Argentina confirmed Saturday its current policy of supporting a strong US dollar to ensure competitiveness to local manufacturers and for the export industry.
"The main pillar of this government's economic policy is for the Central Bank to buy US dollars to increase international reserves and ensure a high exchange rate", said Finance Minister Felisa Miceli addressing a manufacturers association celebrating Industry Day.
The current value of the greenback in Argentina's money markets is 3.11 pesos, "but without the intervention of the Central Bank purchasing dollars, the US currency would be costing 2.30 pesos", added Ms Miceli.
"Some economists and special interest groups argue that the Central Bank should not buy dollars and let it drop to 2.30 pesos, but if this was to happen, provincial economies could not maintain stability and growth", underlined the minister who was present at the celebration with all her cabinet top aides.
However the other side of a strong US dollar is inflation and rising costs in pesos, but Ms Miceli told her audience that "industrialization is the official policy of President Nestor Kirchner's administration; with prices compatible with international markets and it is essential manufacturers increase the supply of goods".
The exchange rate policy is an ongoing debate not only in Argentina but in the region.
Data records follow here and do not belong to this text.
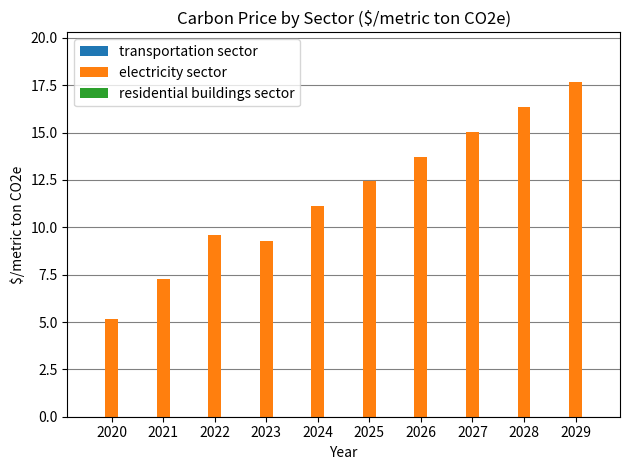

What is the value of the 7th bar from the left?

13.7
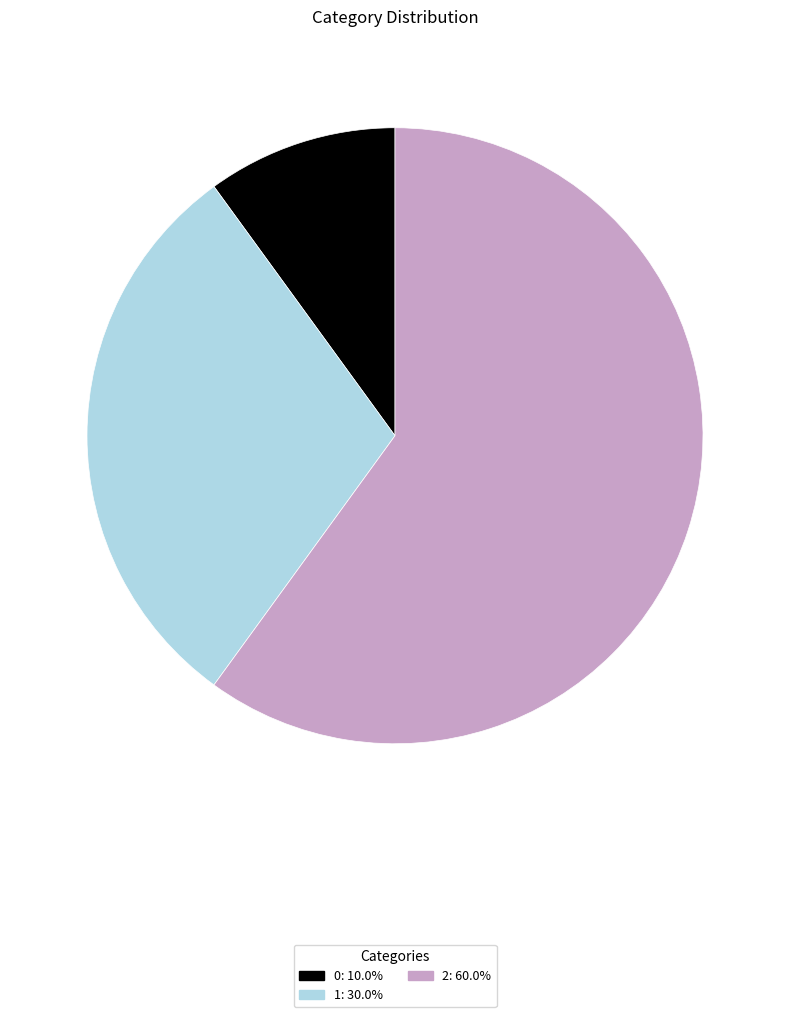

Does 2 account for over 50% of the chart?

Yes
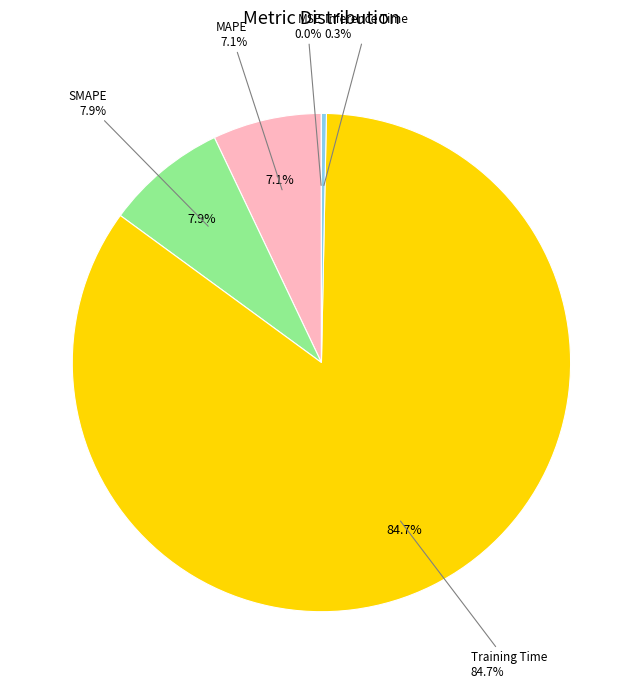

What is the change in value from MSE to SMAPE?

+0.2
Mercosur country members Brazil, Chile and Uruguay have a different focus by letting the market find its own equilibrium which is reflected in an appreciation of the local currencies vis-à-vis the US dollar.
In Argentina heterodox economists who support the Kirchner administration argue that a high valued US dollar promotes exports and import-substituting industries; it lowers costs in US dollars and strengthens the fiscal surplus by taxing mainly farm exports.
Orthodox economists on the other hand would like to see the Argentine peso appreciate thus improving the purchasing power of local salaries in US dollars plus avoiding the risk of inflation speared by an overflow of pesos from the Central Bank buying the US currency.
But since the system has been working for several years most economists now agree that it's very difficult to undo the current situation.
With a lower (cheaper) US dollar it would be very difficult to retain the current level of taxes on exports and thus fiscal revenue, which would then have a negative impact on the budget surplus and expectations, warn several orthodox economists.
"The peso is undervalued by 15 to 20% and should be revalued gradually", said economist Javier Arvaredo who points out that since August 2005 the "three pesos to one US dollar has been moving at the same rate as inflation which is a warning light".
Daniel Artana from analysts FIEL admits that the Central Bank still has resources and instruments to keep inflationary pressures under control, "but it would be most imprudent if the peso depreciates further to the range of 3.30 to 3.40 to the US dollar".
Another backlash is that the higher the US dollar, the lower salaries' purchasing power plus making capital goods imports to supply local industry and improve production capacity, dearer.